I can’t help thinking how Lucky has no idea what kind of a wonderful life is in store for her, at the other end of her terrifying, but mercifully brief, journey in the back of Opa's silver van...

hey, minister, leave our kids alone!

Having watched the education debate on the 7:30 Report on Wednesday night, I agree with Anne Patty writing in today's Sydney Morning Herald that what is still very murky is the issue of content.
As you’d expect, both Bishop and Smith quoted supporting statistics and denied each other’s. Viewers were left confused about whether or not Federal funding of unis has in fact decreased, and whether unis are now more reliant on private funding than before. It seems that Labor’s stance on education is 'you have to spend money to make money if you want graduates who are globally competitive'. Whereas the Liberal Party’s credo seems more like, 'use money as a weapon to extract certain ideological outcomes in Oz'.
Most reasonable people can appreciate the arguments for a national curriculum and luckily it has bipartisan support. Who would really deny that to try to improve literacy and numeracy is a good thing? Who would disagree that lifting standards and improving quality are positives? Such vague appeals to common sense can't disguise the fact that the real game is about maintaining oppressive and punitive relations with the States for political and ideological reasons.
Bishop reiterates her threat,

"What I’m going to do is take a proposal to the Education Ministers’ meeting in April and if I cannot get cooperation on a national curriculum, I will tie it to funding."

So do State education ministers just have to give in-principle go ahead to the basic idea of a consistent national curriculum or do they have to sign on the dotted line endorsing the Howard Government’s favored model there and then? Imposing sanctions may well punish recalcitrant State governments but perhaps it's the students who pay the price in the end.
The big meeting takes place next month, well before the comparative data is released next year. Pre-empting the research, Bishop promises the data will show significant qualitative differences between the States. Well, let's wait and see before rushing out and reforming ourselves stupid. Surely it makes more sense to await the results of the national comparative data next year and for everyone to get to take a really good look at it to determine which models and which content works best?

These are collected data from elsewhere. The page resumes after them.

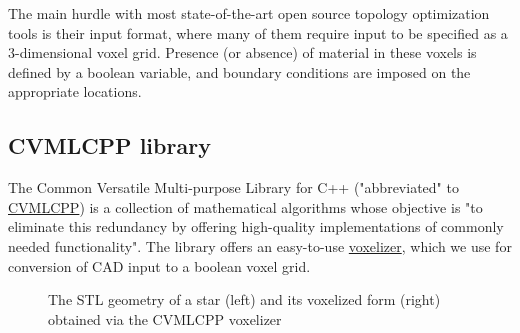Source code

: 

The main hurdle with most state-of-the-art open source topology optimization tools is their input format, where many of them require input to be specified as a 3-dimensional voxel grid. Presence (or absence) of material in these voxels is defined by a boolean variable, and boundary conditions are imposed on the appropriate locations. %

\subsection{CVMLCPP library}
The Common Versatile Multi-purpose Library for C++ ("abbreviated" to \href{http://tech.unige.ch/cvmlcpp/}{CVMLCPP}) is a collection of mathematical algorithms whose objective is "to eliminate this redundancy by offering high-quality implementations of commonly needed functionality". The library offers an easy-to-use \href{http://tech.unige.ch/cvmlcpp/source/doc/Voxelizer.html}{voxelizer}, which we use for conversion of CAD input to a boolean voxel grid.

\begin{figure}
\centering
\begin{subfigure}{
  \texttt{[image: Pictures/STLToVoxels/Star\_STL.png]}}
\end{subfigure}
\begin{subfigure}{
  \texttt{[image: Pictures/STLToVoxels/Star\_VTK\_Trans.png]}}
\end{subfigure}
\caption{The STL geometry of a star (left) and its voxelized form (right) obtained via the CVMLCPP voxelizer}
\label{fig: voxelizerStar}
\end{figure}

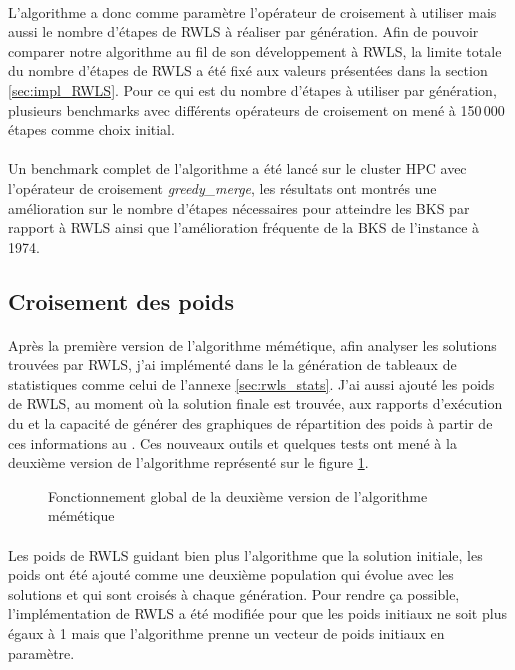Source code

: \documentclass[a4paper,11pt,twoside,french,report]{../common/simplem}
\begin{document}
				\paragraph*{}
					L'algorithme a donc comme paramètre l'opérateur de croisement à utiliser mais aussi le nombre d'étapes de \gls{RWLS} à réaliser par génération. Afin de pouvoir comparer notre algorithme au fil de son développement à \gls{RWLS}, la limite totale du nombre d'étapes de \gls{RWLS} a été fixé aux valeurs présentées dans la section \ref{sec:impl_RWLS}. Pour ce qui est du nombre d'étapes à utiliser par génération, plusieurs benchmarks avec différents opérateurs de croisement on mené à 150\,000 étapes comme choix initial.
				\paragraph*{}
					Un benchmark complet de l'algorithme a été lancé sur le cluster \gls{HPC} avec l'opérateur de croisement \textit{greedy\_merge}, les résultats ont montrés une amélioration sur le nombre d'étapes nécessaires pour atteindre les \gls{BKS} par rapport à \gls{RWLS} ainsi que l'amélioration fréquente de la \gls{BKS} de l'instance  à 1974.
			\subsection{Croisement des poids}
				\paragraph*{}
					Après la première version de l'algorithme mémétique, afin analyser les solutions trouvées par \gls{RWLS}, j'ai implémenté dans le \printer{} la génération de tableaux de statistiques comme celui de l'annexe \ref{sec:rwls_stats}. J'ai aussi ajouté les poids de \gls{RWLS}, au moment où la solution finale est trouvée, aux rapports d'exécution du \solver{} et la capacité de générer des graphiques de répartition des poids à partir de ces informations au \printer{}. Ces nouveaux outils et quelques tests ont mené à la deuxième version de l'algorithme représenté sur le figure \ref{fig:memetic_algorithm_v2}.
				\begin{figure}[H]
					\centering%
					\caption{Fonctionnement global de la deuxième version de l'algorithme mémétique}%
					\label{fig:memetic_algorithm_v2}%
				\end{figure}
				\paragraph*{}
					Les poids de \gls{RWLS} guidant bien plus l'algorithme que la solution initiale, les poids ont été ajouté comme une deuxième population qui évolue avec les solutions et qui sont croisés à chaque génération. Pour rendre ça possible, l'implémentation de \gls{RWLS} a été modifiée pour que les poids initiaux ne soit plus égaux à 1 mais que l'algorithme prenne un vecteur de poids initiaux en paramètre.
\end{document}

Why the rush job?
Inexplicably, the Liberals seem to frown on competition between States, and differences are seen as something that must be artificially ironed out. This is in contrast to Labor's support for consistency for what appear to be more practical reasons (eg. labour force mobility).
The critical question for me is about curriculum content and this Bishop neatly skates over without providing any detail. Kerry O'Brien raised as an example the teaching of Australian history. Here Bishop replied, "It [her curriculum] is much broader than just the narrative". Are we really supposed to believe they are going to allow the teaching of critical thinking to continue? For me, anyway, that's the little red flag right there, the philosophical crux of the question of content. In talking about the narrative, Bishop betrays her Government's denial of postmodern pluralism, and its desire to see the simplistic teaching of a single approved narrative.
As 'proof' of a crisis in education, Bishop claims high schools are failing kids but later she seeks credit for the fact that more kids are attending uni than ever. How can that be, if there is such a decline in literacy and numeracy standards?
Anyway, it will be interesting to get a detailed look at the Government's proposed curriculum models, that's for sure. And until then, it's just politics.